───── Extrait ─────
Deux livres sortis en 2025 proposent une relecture du phénomène des croisades au prisme des usages postérieurs. Leur lecture combinée permet de mieux comprendre ce qu’elles sont, ou ne sont pas.

D’une anodine « croisade du gouvernement contre les écrans » à la lecture fantasmée par Éric Zemmour d’un Occident prétendument « assiégé » par l’islam contre lequel il faudrait « partir en croisade », « la » croisade (toujours au singulier) renvoie aujourd’hui à un combat pour des valeurs. Comment un phénomène pourtant traditionnellement associé à une période restreinte, les XIe-XIIIe siècles, a-t-il connu une si grande postérité ?

C’est à répondre à ces questions, parmi d’autres, que s’attellent deux ouvrages collectifs sortis cette année, aux profils qui semblent opposés. Les croisades, histoires et idées reçues rassemble une dizaine de scientifiques autour de Martin Aurell et Sylvain Gouguenheim, plutôt tenants d’une vision traditionnelle de l’histoire, pour décortiquer les nombreux aspects de la croisade selon une perspective très factuelle. Dix questions sur les croisades associe lui histoire médiévale et médiévalisme et assume un projet de lutte contre une vision de l’histoire qui, « comme un disque rayé », répéterait les vieilles évidences, dans la lignée des précédents travaux des auteurs.

Pourtant, les deux livres proposent de revenir sur les croisades en partant des présupposés et usages postérieurs, pour dire ce que l’on en sait, ce qui en reste incertain (beaucoup de choses) et ce qui a été projeté par la suite sur ce terme. Il s’agit donc de « comprendre la complexité », pour en discerner les usages trop simplistes.

« Croisades », combien de définitions ?

La première question qui se pose au long des deux ouvrages est à la fois simple et sans réponse : comment définir les croisades ? En repartant des écrits médiévaux, elles se définissent avant tout comme des « pèlerinages » qui visent à apporter le salut à celles et ceux qui y participent et qui « portent le signe de la croix » : les croisés. Ce sont également des « guerres justes », catégorie juridique particulière qui autorise les chrétiens à faire couler le sang. Ces deux aspects s’entremêlent d’autant plus facilement qu’aucun auteur ne parle de « croisade » au XIIe siècle. À ces absences de définitions s’ajoutent d’autres termes employés par les historiens, qui brouillent et complexifient encore la réponse : colonisation, conquête, guerre défensive (ce qu’elles n’ont jamais été). Se pose aussi la question de leur définition en regard du jihad qui, dans l’islam, porte à l’origine un sens d’effort personnel, avant que celui d’effort militaire ne soit justement valorisé par les pouvoirs musulmans (notamment celui de Saladin)… en réponse aux croisades. Si l’on peut dire que ce furent des expéditions motivées, au moins en partie, par la quête du Salut et qui passent entre autres par la guerre, il est difficile d’être plus précis.
───── Données à examiner ─────
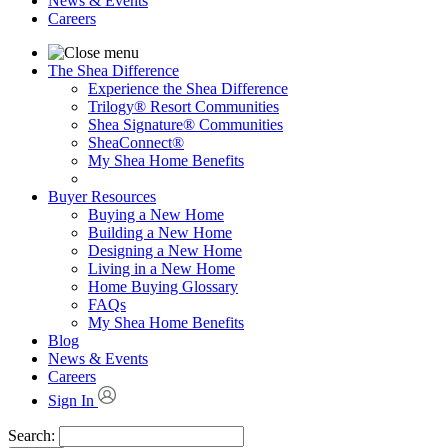
News & Events
Careers
The Shea Difference
Experience the Shea Difference
Trilogy® Resort Communities
Shea Signature® Communities
SheaConnect®
My Shea Home Benefits
Buyer Resources
Buying a New Home
Building a New Home
Designing a New Home
Living in a New Home
Home Buying Glossary
FAQs
My Shea Home Benefits
Blog
News & Events
Careers
Sign In
Search: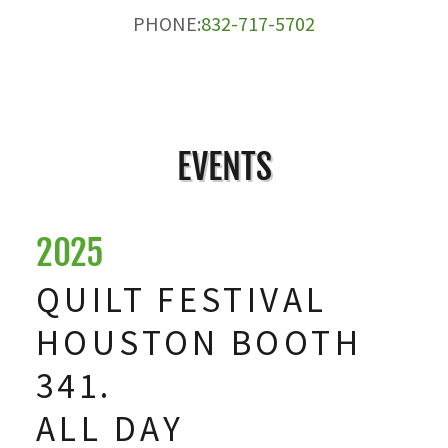
PHONE:
832-717-5702
EVENTS
2025
QUILT FESTIVAL
HOUSTON BOOTH
341.
ALL DAY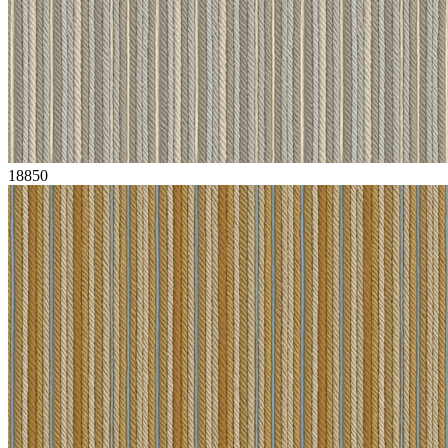
18850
─────
Tâche:
Recopiez le passage de l'extrait sur les croisades allant de « Pourtant, les deux » jusqu'à « usages trop simplistes. » inclus, en remplaçant « les deux livres » par « les deux ouvrages ». Les enregistrements sont sans rapport avec l'extrait.

Espace de réponse:
Pourtant, les deux ouvrages proposent de revenir sur les croisades en partant des présupposés et usages postérieurs, pour dire ce que l’on en sait, ce qui en reste incertain (beaucoup de choses) et ce qui a été projeté par la suite sur ce terme. Il s’agit donc de « comprendre la complexité », pour en discerner les usages trop simplistes.